WORK INSTRUCTION: Every line of the records that contains the string "right" counts once; give the total and nothing else.

PROVIDED RECORDS Start Marker

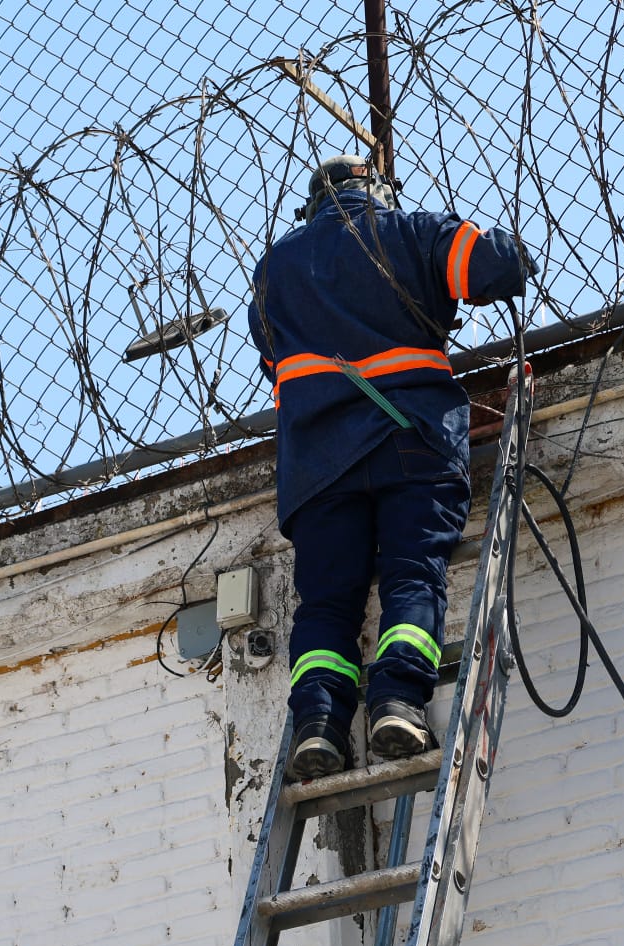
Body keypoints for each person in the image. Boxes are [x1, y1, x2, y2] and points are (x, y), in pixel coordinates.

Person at [248, 155, 534, 780]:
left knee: (325, 603)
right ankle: (398, 701)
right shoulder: (410, 231)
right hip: (412, 440)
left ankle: (319, 722)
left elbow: (277, 363)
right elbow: (499, 265)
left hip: (319, 466)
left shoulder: (275, 269)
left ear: (315, 203)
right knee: (413, 572)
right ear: (377, 191)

PROVIDED RECORDS End Marker

RESPONSE TO THE TASK: 6